Work / Content Center Hub
Case Study — Enterprise Content Strategy

Consolidating six platforms into one unified hub

Content chaos was costing Jabil time, money, and employee trust. Six siloed platforms. No single source of truth. Employees wasting hours hunting for the right version of the right document. This is how we fixed it — and achieved 83% adoption in 30 days.

Client Jabil Inc. (Fortune 150)
Timeline 2022–2024 · Discovery through Launch
My Role Lead UX Designer & Strategist
Platform Magnolia Headless CMS
Key results
83% User adoption within 30 days of launch
6→1 Platforms consolidated into a single hub
50K+ Employees with a single source of truth
100+ Global locations reached
↓ Sig. Reduction in IT content-access support tickets
The challenge

Content chaos was costing time, money, and trust

Jabil's MarComm and Sales teams operated across six separate content platforms — each with its own portal, navigation, taxonomy, and workflows. The fragmentation wasn't just inconvenient. It was creating real business risk: compliance exposure from outdated content, version control failures, and a workforce that had simply stopped trusting any single source of information.

Before: six siloed platforms, zero single source of truth
MarComm Portal A
Sales Content Hub
Regional Portal
Legal Document Store
Brand Asset Library
Shared Drive (legacy)
Consolidated into
Content Center Hub — one platform, one source of truth

For Employees

  • Hours wasted searching across multiple disconnected systems
  • No way to know which platform had the current version
  • Frequent IT support requests just to get basic access
  • Critical information effectively invisible when needed most

For the Business

  • Duplicated content driving up storage and maintenance costs
  • Compliance risk from employees using outdated policy versions
  • No analytics on what content employees actually needed
  • High IT support ticket volume with no systemic solution
80%

of existing content across the six platforms was rarely or never accessed. The real opportunity wasn't building a better repository — it was making the 20% of high-value content effortlessly findable. That insight shaped every subsequent design decision.

The approach

Five Ds of iterative UX — applied

5D

My 5 Ds of Iterative UX Design

I led this project through a structured five-phase methodology: Discover, Define, Design, Develop, Deploy. Each phase builds on validated learning from the previous — ensuring we didn't just create another platform employees would ignore.

01 Discover

Starting with users, not assumptions

We interviewed employees and stakeholders across HR, Legal, IT, Operations, and Sales. We analyzed 12 months of usage data and support tickets, audited all existing platforms for content overlap, and mapped real user workflows — how people actually tried to find a policy, retrieve a template, or access a brand asset.

We also conducted a competitive analysis of enterprise content systems to understand what best-in-class looked like. None of this was about building a feature list. It was about understanding the root cause of the problem.

__Supplied entries__.
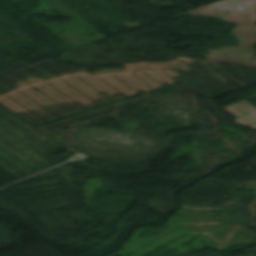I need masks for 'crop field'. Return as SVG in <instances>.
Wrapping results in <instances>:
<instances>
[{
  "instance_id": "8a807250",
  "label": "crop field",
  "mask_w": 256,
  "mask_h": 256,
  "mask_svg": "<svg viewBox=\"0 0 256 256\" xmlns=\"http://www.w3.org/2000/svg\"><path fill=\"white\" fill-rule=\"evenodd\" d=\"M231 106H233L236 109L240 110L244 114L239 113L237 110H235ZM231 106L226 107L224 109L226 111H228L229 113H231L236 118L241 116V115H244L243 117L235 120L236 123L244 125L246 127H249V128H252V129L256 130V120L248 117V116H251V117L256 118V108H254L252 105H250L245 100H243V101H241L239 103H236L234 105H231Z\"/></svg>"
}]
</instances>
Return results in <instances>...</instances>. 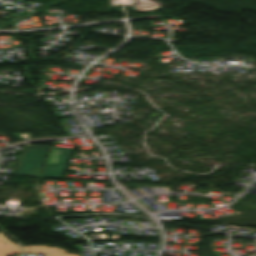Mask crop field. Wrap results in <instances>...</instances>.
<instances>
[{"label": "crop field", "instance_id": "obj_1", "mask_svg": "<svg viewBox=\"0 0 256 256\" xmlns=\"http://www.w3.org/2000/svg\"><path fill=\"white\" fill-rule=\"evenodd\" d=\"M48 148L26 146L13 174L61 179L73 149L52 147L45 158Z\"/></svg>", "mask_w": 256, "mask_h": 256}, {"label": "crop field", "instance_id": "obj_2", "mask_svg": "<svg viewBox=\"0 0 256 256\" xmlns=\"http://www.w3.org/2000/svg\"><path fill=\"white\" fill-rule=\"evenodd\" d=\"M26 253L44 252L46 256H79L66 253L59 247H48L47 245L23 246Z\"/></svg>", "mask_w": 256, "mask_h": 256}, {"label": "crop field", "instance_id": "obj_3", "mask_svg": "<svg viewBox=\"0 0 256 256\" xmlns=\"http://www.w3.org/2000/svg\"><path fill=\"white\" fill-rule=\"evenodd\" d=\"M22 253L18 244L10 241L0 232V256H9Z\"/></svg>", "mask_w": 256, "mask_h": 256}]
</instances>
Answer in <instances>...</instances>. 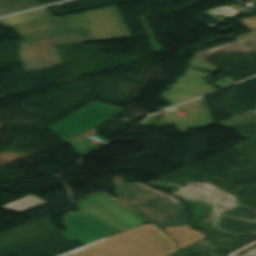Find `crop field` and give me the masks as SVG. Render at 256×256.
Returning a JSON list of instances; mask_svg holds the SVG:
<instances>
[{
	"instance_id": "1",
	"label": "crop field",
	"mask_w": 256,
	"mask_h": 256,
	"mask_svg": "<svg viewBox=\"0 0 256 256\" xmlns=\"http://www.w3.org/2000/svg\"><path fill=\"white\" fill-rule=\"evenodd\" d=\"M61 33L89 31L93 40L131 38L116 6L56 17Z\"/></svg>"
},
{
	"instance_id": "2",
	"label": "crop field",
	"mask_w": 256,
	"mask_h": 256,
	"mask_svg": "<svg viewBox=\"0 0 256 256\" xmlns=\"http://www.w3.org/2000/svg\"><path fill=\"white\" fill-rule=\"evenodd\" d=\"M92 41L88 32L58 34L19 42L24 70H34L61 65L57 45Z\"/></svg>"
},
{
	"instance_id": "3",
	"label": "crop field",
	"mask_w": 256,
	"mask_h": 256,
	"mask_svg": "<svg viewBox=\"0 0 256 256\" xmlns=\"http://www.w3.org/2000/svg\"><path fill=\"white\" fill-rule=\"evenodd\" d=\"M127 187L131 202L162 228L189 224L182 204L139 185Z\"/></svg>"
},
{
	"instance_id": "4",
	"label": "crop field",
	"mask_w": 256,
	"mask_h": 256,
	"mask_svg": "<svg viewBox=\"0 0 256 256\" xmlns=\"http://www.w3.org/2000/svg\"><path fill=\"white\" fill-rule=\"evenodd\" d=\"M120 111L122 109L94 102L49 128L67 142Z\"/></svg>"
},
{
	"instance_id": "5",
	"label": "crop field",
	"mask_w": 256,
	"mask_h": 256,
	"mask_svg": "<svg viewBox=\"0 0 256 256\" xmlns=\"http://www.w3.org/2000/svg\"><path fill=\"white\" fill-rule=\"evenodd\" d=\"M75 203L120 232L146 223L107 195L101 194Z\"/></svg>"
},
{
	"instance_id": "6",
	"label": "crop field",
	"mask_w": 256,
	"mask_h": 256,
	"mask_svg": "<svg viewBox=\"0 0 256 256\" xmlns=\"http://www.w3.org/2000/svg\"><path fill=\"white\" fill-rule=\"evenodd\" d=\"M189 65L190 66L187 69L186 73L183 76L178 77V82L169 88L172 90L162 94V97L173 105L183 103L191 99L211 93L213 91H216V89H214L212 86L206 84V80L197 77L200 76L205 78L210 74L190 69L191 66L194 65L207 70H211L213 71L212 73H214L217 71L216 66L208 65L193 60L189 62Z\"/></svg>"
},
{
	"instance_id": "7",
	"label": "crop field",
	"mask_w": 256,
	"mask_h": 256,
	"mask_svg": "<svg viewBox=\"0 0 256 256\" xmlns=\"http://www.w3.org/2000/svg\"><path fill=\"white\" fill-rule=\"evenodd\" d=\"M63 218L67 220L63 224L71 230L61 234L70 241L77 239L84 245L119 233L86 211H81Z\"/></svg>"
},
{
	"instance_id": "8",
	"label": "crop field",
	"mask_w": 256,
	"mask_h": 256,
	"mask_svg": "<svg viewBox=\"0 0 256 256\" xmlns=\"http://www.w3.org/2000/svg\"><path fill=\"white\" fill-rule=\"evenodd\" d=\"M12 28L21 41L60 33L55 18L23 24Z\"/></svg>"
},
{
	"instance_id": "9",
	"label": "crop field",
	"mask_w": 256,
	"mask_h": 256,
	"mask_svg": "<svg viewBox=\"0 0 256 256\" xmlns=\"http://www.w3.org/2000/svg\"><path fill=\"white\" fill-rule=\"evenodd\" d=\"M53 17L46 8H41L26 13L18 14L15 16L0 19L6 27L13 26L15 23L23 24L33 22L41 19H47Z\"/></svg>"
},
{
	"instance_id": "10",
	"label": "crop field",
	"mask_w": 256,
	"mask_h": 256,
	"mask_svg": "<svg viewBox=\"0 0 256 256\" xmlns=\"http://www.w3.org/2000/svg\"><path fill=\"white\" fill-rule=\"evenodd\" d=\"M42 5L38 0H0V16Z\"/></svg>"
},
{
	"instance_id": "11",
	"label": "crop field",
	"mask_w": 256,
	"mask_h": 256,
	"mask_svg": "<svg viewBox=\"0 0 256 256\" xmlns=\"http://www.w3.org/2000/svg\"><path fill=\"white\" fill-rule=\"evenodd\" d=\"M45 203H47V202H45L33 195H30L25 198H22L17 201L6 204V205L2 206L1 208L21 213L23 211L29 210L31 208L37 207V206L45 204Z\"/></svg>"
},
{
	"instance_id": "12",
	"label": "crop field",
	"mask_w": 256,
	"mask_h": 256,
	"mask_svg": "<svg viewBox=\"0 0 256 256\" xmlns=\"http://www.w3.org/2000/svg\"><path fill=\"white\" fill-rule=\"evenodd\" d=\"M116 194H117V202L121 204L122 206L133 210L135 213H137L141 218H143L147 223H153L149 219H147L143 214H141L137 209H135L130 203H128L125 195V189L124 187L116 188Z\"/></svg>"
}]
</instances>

--

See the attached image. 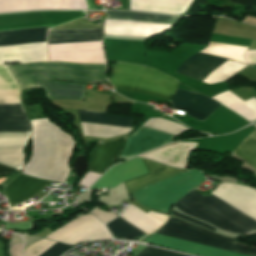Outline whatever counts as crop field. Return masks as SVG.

---

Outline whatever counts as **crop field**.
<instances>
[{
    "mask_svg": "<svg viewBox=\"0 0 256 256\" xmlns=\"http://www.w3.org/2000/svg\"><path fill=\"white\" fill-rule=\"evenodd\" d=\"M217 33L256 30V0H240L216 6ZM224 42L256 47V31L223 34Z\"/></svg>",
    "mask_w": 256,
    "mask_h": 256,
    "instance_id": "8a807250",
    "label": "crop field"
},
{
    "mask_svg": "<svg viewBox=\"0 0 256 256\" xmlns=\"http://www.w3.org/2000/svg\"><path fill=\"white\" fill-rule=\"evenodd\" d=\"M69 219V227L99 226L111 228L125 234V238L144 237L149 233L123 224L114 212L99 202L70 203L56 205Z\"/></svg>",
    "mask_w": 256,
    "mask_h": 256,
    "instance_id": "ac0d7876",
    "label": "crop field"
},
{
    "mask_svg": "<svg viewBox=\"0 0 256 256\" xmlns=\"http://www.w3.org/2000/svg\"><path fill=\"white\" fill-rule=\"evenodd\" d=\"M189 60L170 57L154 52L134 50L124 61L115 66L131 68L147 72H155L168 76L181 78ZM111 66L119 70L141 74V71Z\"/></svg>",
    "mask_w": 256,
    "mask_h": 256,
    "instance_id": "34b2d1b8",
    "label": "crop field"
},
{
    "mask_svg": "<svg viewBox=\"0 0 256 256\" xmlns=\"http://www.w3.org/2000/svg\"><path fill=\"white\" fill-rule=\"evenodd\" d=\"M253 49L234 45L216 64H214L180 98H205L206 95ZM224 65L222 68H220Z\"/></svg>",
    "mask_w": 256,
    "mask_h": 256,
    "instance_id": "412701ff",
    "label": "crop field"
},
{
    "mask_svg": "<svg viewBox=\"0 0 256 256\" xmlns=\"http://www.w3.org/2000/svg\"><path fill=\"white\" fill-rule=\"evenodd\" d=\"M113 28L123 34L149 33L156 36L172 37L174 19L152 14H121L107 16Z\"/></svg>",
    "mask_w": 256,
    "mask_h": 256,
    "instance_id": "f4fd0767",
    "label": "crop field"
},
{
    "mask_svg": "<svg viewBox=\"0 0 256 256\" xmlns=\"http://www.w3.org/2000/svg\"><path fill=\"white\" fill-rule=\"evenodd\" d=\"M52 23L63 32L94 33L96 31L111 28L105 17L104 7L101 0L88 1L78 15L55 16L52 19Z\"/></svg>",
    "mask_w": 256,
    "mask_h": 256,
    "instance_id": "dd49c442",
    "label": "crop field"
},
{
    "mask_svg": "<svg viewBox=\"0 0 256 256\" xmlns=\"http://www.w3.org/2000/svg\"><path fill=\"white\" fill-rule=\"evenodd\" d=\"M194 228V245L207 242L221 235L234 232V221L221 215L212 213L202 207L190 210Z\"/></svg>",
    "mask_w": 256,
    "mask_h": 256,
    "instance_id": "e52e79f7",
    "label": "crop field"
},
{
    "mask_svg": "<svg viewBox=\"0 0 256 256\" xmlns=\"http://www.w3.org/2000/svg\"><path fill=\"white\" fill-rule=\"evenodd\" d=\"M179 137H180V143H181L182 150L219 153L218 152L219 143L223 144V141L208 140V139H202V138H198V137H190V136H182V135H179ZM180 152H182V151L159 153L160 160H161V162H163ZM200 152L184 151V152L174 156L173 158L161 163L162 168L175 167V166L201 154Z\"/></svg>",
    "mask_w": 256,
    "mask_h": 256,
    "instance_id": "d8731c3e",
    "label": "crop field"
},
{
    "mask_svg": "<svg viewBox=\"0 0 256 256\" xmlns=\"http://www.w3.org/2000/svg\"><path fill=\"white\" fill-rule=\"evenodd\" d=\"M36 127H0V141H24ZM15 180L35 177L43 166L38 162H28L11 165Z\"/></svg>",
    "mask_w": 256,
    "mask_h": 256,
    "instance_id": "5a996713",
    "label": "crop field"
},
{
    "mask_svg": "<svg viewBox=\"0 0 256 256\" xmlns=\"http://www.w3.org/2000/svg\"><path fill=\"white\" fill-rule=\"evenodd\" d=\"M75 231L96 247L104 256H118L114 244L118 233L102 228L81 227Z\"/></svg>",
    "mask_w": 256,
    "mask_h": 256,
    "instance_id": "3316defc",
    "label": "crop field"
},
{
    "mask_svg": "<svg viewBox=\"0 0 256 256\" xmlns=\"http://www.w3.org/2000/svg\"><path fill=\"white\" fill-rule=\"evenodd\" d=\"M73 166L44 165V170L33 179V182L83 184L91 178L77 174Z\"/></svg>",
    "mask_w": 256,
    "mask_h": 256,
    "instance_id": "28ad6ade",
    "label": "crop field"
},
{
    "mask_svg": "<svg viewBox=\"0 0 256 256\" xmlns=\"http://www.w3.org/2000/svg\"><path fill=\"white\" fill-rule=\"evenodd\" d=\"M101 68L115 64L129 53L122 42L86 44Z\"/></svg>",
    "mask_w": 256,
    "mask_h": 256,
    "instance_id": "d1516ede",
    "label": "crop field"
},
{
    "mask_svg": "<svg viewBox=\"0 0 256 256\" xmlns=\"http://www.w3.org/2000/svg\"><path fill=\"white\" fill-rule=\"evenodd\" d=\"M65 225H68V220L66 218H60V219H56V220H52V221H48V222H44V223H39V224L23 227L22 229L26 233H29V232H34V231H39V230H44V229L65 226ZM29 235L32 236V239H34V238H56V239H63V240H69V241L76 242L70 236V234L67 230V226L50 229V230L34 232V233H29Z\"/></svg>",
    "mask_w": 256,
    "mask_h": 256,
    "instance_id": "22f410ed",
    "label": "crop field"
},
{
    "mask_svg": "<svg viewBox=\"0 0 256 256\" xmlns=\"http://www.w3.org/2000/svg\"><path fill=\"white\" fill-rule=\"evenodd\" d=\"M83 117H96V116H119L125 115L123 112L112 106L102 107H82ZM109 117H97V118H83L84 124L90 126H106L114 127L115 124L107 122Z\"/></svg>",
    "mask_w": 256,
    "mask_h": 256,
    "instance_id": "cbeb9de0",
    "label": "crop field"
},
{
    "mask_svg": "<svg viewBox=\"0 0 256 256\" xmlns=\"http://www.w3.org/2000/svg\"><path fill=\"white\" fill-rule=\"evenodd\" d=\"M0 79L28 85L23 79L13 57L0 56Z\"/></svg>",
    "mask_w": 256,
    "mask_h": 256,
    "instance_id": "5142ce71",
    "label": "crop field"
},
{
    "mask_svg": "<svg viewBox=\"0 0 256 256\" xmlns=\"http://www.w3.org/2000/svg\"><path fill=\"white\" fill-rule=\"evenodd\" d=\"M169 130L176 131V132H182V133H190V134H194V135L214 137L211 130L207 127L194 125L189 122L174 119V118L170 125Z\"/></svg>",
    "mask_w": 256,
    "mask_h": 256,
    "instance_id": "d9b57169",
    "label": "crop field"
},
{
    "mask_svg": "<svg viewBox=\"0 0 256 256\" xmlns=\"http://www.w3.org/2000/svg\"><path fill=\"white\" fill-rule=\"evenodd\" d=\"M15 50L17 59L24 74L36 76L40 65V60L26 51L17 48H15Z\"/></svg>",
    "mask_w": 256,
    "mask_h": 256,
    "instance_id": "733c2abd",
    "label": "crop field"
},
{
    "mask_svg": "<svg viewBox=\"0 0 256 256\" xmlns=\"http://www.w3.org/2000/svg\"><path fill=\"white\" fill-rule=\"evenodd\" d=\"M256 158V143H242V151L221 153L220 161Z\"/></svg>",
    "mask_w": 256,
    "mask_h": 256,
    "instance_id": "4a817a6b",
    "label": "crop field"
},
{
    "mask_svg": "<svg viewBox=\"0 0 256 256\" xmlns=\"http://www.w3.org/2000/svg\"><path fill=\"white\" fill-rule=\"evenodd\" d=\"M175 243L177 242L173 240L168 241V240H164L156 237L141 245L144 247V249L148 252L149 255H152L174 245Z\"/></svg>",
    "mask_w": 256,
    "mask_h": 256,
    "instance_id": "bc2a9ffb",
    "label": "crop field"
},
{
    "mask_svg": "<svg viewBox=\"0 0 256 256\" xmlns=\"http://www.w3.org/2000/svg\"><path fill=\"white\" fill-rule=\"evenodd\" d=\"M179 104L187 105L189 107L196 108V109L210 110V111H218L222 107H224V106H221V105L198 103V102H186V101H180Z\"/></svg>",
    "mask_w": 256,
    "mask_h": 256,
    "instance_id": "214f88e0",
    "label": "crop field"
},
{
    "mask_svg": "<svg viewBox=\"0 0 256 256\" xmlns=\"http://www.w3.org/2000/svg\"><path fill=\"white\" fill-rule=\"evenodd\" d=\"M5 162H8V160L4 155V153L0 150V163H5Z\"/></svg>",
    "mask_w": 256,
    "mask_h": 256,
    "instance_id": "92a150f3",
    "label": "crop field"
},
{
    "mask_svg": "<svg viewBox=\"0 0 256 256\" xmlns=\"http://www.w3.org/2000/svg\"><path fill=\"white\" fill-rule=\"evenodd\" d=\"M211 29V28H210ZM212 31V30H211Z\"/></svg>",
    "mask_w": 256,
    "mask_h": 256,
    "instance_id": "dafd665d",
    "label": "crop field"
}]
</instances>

__Complete the following__.
**A)** According to the case study, which platform was the Content Center Hub built on?
**B)** Please copy the records word for word, starting at the line that contains "Outline whatever counts as **crop field**." and stopping after the line that contains "228V245L207 242L221 235L234".
The case study and the records have nothing to do with each other.

__Problem solutions__.
**A)** Magnolia Headless CMS

**B)**
Outline whatever counts as **crop field**.
<instances>
[{
    "mask_svg": "<svg viewBox=\"0 0 256 256\" xmlns=\"http://www.w3.org/2000/svg\"><path fill=\"white\" fill-rule=\"evenodd\" d=\"M217 33L256 30V0H240L216 6ZM224 42L256 47V31L223 34Z\"/></svg>",
    "mask_w": 256,
    "mask_h": 256,
    "instance_id": "8a807250",
    "label": "crop field"
},
{
    "mask_svg": "<svg viewBox=\"0 0 256 256\" xmlns=\"http://www.w3.org/2000/svg\"><path fill=\"white\" fill-rule=\"evenodd\" d=\"M69 219V227L99 226L111 228L125 234V238L144 237L149 233L123 224L114 212L99 202L70 203L56 205Z\"/></svg>",
    "mask_w": 256,
    "mask_h": 256,
    "instance_id": "ac0d7876",
    "label": "crop field"
},
{
    "mask_svg": "<svg viewBox=\"0 0 256 256\" xmlns=\"http://www.w3.org/2000/svg\"><path fill=\"white\" fill-rule=\"evenodd\" d=\"M189 60L170 57L154 52L134 50L124 61L115 66L131 68L147 72H155L168 76L181 78ZM111 66L119 70L141 74V71Z\"/></svg>",
    "mask_w": 256,
    "mask_h": 256,
    "instance_id": "34b2d1b8",
    "label": "crop field"
},
{
    "mask_svg": "<svg viewBox=\"0 0 256 256\" xmlns=\"http://www.w3.org/2000/svg\"><path fill=\"white\" fill-rule=\"evenodd\" d=\"M253 49L234 45L216 64H214L180 98H205L206 95ZM224 65L222 68H220Z\"/></svg>",
    "mask_w": 256,
    "mask_h": 256,
    "instance_id": "412701ff",
    "label": "crop field"
},
{
    "mask_svg": "<svg viewBox=\"0 0 256 256\" xmlns=\"http://www.w3.org/2000/svg\"><path fill=\"white\" fill-rule=\"evenodd\" d=\"M113 28L123 34L149 33L156 36L172 37L174 19L152 14H121L107 16Z\"/></svg>",
    "mask_w": 256,
    "mask_h": 256,
    "instance_id": "f4fd0767",
    "label": "crop field"
},
{
    "mask_svg": "<svg viewBox=\"0 0 256 256\" xmlns=\"http://www.w3.org/2000/svg\"><path fill=\"white\" fill-rule=\"evenodd\" d=\"M52 23L63 32L94 33L96 31L111 28L105 17L104 7L101 0L88 1L78 15L55 16L52 19Z\"/></svg>",
    "mask_w": 256,
    "mask_h": 256,
    "instance_id": "dd49c442",
    "label": "crop field"
},
{
    "mask_svg": "<svg viewBox=\"0 0 256 256\" xmlns=\"http://www.w3.org/2000/svg\"><path fill=\"white\" fill-rule=\"evenodd\" d=\"M194 228V245L207 242L221 235L234 232V221L221 215L212 213L202 207L190 210Z\"/></svg>",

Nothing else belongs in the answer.